__EXERCISE DIRECTIONS__: Write out again, unchanged, the records from their first line up to and including the line with "Полное или частичное воспроизведение статей".
Segment Start: DATA FOR ANALYSIS
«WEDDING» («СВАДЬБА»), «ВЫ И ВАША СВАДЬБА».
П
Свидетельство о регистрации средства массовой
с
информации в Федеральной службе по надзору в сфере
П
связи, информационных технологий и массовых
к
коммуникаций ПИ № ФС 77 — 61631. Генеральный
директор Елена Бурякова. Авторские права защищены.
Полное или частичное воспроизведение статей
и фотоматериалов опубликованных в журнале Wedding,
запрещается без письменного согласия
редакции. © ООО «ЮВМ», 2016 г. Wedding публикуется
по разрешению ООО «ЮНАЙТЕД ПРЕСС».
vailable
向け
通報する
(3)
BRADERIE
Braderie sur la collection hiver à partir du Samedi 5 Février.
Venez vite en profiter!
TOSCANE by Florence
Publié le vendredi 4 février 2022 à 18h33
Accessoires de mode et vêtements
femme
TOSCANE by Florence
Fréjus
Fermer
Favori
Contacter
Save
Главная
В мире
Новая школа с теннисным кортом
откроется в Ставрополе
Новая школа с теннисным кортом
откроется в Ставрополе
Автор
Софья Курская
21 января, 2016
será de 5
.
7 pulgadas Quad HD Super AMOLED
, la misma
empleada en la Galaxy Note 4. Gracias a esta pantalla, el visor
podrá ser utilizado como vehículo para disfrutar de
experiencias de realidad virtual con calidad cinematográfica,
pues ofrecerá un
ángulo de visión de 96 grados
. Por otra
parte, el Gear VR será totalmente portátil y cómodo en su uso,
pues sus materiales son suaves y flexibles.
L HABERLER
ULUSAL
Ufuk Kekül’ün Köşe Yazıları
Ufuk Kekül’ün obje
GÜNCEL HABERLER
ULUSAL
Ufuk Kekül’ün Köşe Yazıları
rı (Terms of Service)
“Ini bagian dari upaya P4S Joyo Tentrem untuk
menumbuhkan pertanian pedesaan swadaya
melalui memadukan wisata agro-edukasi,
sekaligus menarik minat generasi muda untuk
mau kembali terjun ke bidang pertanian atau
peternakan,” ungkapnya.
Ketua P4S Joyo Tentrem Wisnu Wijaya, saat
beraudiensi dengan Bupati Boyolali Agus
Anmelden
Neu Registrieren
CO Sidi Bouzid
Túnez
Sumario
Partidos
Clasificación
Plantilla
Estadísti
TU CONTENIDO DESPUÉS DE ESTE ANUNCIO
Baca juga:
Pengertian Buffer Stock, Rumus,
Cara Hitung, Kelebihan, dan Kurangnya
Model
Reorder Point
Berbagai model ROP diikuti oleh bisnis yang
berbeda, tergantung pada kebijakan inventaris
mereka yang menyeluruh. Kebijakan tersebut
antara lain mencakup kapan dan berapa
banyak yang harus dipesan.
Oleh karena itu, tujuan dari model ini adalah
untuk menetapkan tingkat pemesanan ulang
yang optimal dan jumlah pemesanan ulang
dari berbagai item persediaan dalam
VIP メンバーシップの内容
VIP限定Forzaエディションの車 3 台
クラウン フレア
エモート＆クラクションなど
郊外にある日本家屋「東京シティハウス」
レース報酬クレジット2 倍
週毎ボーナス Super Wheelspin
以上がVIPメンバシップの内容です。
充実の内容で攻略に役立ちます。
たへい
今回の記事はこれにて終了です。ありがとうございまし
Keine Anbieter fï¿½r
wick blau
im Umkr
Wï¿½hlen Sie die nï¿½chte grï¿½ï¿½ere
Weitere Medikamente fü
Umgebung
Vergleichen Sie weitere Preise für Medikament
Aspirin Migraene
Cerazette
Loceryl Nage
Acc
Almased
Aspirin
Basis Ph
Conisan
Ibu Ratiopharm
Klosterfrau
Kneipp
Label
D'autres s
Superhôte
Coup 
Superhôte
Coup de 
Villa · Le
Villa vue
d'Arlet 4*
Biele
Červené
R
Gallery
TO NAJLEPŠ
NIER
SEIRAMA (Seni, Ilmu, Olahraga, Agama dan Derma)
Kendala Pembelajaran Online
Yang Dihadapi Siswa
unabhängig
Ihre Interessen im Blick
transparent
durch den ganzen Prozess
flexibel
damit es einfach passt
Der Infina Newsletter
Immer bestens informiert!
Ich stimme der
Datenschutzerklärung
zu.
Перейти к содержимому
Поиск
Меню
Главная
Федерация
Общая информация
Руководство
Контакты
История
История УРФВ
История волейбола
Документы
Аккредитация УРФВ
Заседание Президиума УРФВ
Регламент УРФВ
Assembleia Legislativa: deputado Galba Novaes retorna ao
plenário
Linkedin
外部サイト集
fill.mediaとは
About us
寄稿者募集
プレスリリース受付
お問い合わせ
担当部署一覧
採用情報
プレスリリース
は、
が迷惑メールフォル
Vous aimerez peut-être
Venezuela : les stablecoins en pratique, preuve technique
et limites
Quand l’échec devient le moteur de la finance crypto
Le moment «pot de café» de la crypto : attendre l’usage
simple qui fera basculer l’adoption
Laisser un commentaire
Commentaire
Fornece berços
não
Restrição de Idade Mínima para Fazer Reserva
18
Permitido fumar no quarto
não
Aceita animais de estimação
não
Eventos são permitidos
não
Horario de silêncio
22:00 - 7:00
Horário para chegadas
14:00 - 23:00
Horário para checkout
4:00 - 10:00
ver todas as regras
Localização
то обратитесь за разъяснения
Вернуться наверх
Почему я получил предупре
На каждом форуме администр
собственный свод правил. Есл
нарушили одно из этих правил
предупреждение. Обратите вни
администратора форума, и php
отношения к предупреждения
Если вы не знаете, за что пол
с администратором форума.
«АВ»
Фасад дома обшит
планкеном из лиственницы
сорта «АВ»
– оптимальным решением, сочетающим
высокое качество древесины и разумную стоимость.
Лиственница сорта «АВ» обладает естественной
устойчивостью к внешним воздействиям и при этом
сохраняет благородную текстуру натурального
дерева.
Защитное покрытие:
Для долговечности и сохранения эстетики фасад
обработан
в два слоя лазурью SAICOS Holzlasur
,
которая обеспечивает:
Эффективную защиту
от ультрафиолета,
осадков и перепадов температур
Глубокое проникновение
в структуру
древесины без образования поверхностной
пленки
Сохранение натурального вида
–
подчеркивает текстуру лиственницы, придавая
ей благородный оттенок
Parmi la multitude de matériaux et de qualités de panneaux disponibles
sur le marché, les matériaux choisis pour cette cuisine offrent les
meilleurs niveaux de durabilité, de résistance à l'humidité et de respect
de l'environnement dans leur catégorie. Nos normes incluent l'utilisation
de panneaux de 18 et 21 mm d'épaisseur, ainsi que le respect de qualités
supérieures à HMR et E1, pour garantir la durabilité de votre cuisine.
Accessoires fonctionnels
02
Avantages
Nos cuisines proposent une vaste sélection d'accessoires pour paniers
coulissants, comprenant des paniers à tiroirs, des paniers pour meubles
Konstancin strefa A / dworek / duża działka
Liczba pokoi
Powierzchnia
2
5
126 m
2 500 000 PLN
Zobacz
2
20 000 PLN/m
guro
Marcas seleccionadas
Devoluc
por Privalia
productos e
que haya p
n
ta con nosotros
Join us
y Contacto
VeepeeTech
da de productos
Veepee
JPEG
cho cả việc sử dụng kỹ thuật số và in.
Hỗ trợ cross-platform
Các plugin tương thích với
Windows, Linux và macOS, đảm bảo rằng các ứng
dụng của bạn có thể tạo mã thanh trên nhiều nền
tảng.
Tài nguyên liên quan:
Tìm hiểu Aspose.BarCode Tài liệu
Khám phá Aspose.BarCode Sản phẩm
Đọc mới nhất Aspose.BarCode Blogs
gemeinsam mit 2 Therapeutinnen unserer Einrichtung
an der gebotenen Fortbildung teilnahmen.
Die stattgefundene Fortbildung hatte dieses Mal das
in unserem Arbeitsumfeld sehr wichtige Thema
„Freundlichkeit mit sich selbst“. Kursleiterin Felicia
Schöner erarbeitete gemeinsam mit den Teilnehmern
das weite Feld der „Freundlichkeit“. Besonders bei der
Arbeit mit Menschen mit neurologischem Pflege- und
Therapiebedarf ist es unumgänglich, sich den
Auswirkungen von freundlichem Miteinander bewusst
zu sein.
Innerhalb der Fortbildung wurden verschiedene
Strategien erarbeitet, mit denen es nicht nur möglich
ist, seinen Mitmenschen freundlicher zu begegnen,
Segment End: DATA FOR ANALYSIS
__REPLY__:
«WEDDING» («СВАДЬБА»), «ВЫ И ВАША СВАДЬБА».
П
Свидетельство о регистрации средства массовой
с
информации в Федеральной службе по надзору в сфере
П
связи, информационных технологий и массовых
к
коммуникаций ПИ № ФС 77 — 61631. Генеральный
директор Елена Бурякова. Авторские права защищены.
Полное или частичное воспроизведение статей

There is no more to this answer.